37 Par conséquent, les preuves dans leur ensemble démontrent à suffisance l’exigence de territorialité de l’usage de la marque contestée, qui n’a pas été contestée par la demanderesse en déchéance.
Importance de l’usage
38 Pour déterminer l’importance de l’usage de la marque en cause, il convient de tenir compte, notamment, du volume commercial de l’ensemble des actes d’usage, d’une part, et de la durée de la période pendant laquelle des actes d’usage ont été accomplis ainsi que de leur fréquence, d’autre part (8/07/2004,-334/01, Hipoviton, EU:T:2004:223, § 35).

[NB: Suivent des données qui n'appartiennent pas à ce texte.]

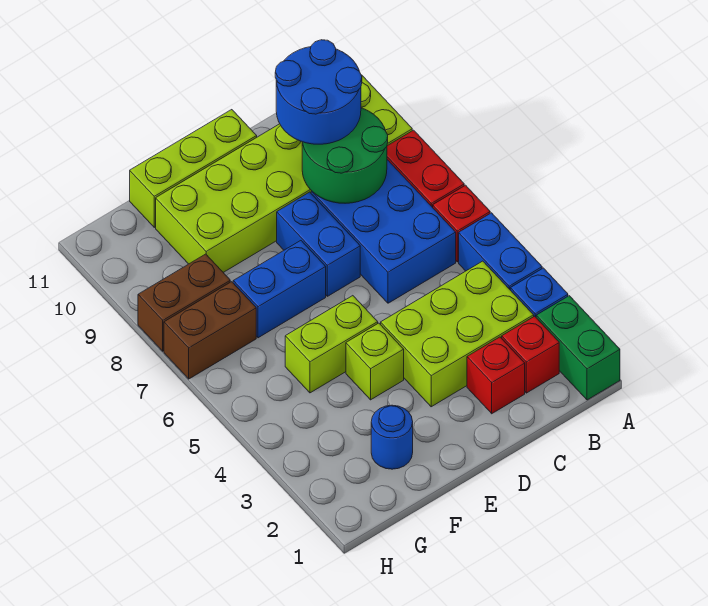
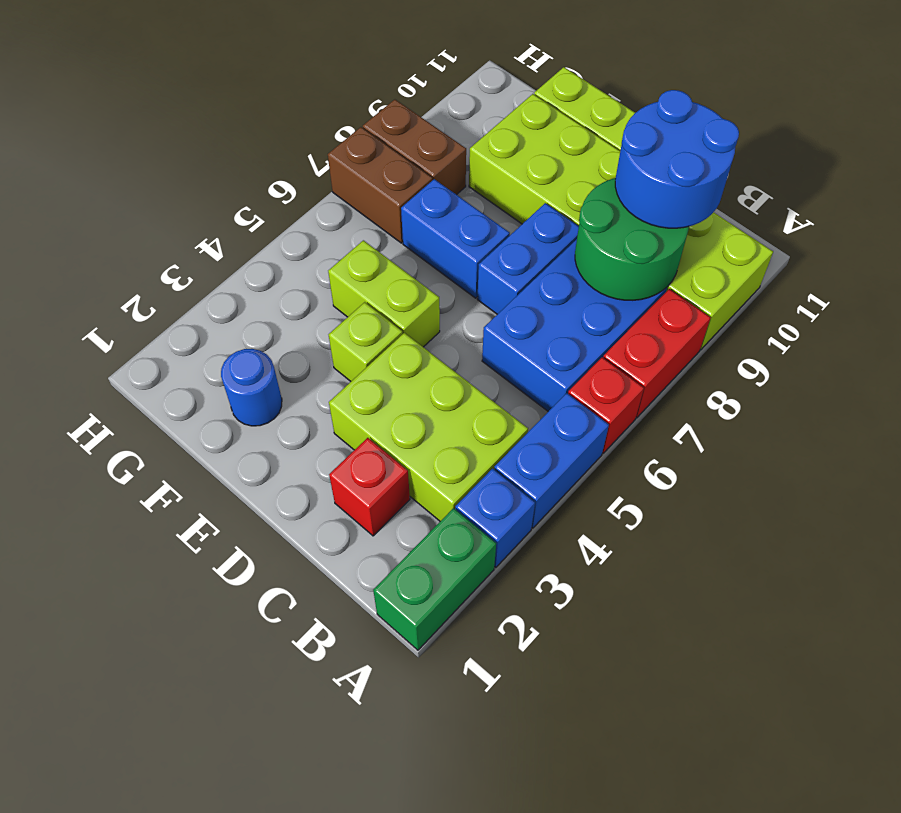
red brick B2 level 1 -> none

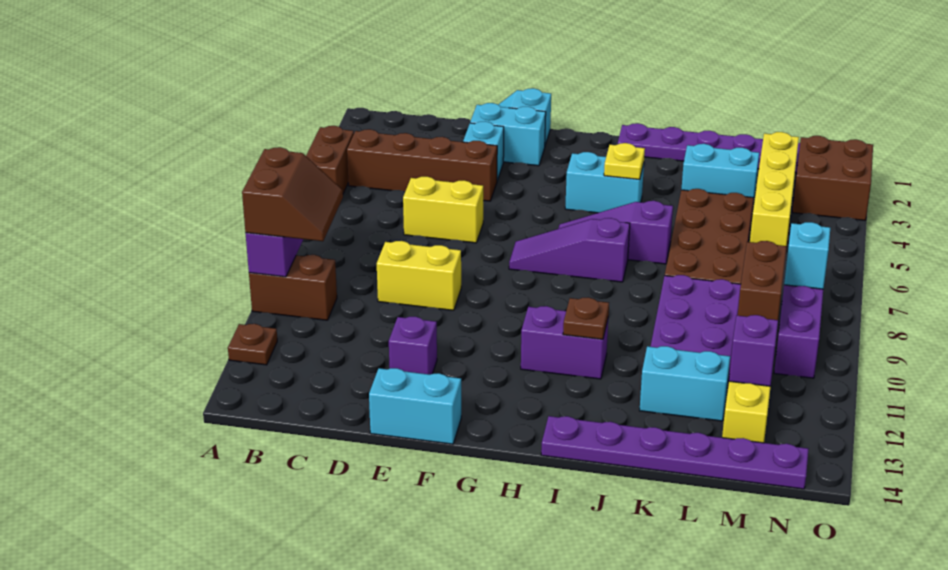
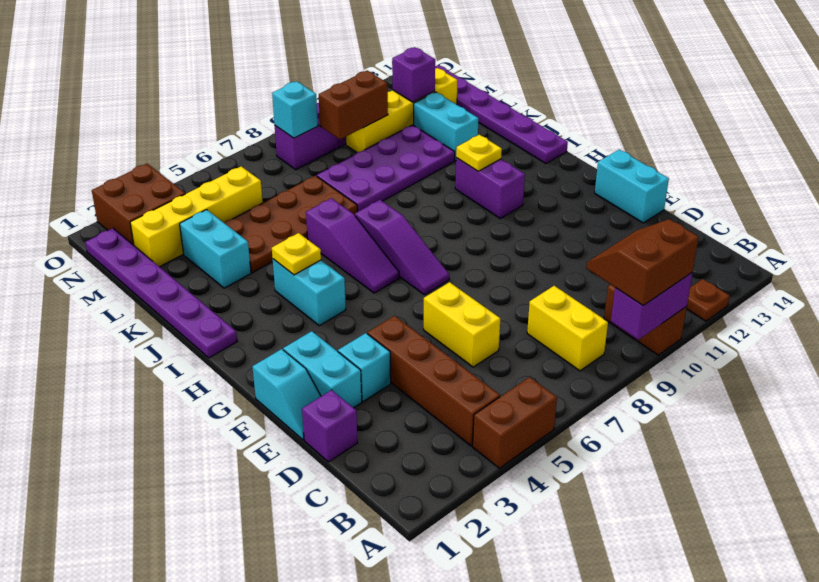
yellow brick D9:E9 level 1 -> yellow brick B8:C8 level 1
purple brick E12 level 1 -> purple brick D1 level 1
brown plate I11 level 2 -> yellow plate I11 level 2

39 Cette appréciation implique une certaine interdépendance des facteurs pris en compte.
Ainsi, un faible volume de produits protégés par la marque peut être compensé par une forte intensité ou une grande constance dans le temps de l’usage de cette marque et inversement (8/07/2004-, 203/02, Vitafruit, EU:T:2004:225, § 42; 16/05/2013, 353/12-,
ALARIS, EU:T:2013:257, § 35).
40 Le chiffre d’affaires réalisé ainsi que le volume des ventes du produit doivent être appréciés par rapport à d’autres facteurs pertinents, tels que le volume de l’activité commerciale, les capacités de production ou de commercialisation ou le degré de diversification de l’entreprise exploitant la marque ainsi que les caractéristiques des produits ou des services sur le marché concerné. Il n’est pas nécessaire que l’usage de la marque soit toujours quantitativement important pour être qualifié de sérieux, car une telle qualification dépend des caractéristiques du produit ou du service concerné sur le marché correspondant (11/03/2003,-40/01, Minimax, EU:C:2003:145, § 39; 16/11/2011,
308/06-, Buffalo Milke, EU:T:2011:675, § 51). Ce qui importe, c’est que l’usage ait eu lieu vers l’extérieur et non uniquement au sein de l’entreprise opposante ou du réseau de distribution possédé ou détenu par cette entreprise (8/07/2004-, 203/02, Vitafruit, EU:T:2004:225, § 50; 8/10/2014, 300/12-, FAIRGLOBE, EU:T:2014:864, § 36).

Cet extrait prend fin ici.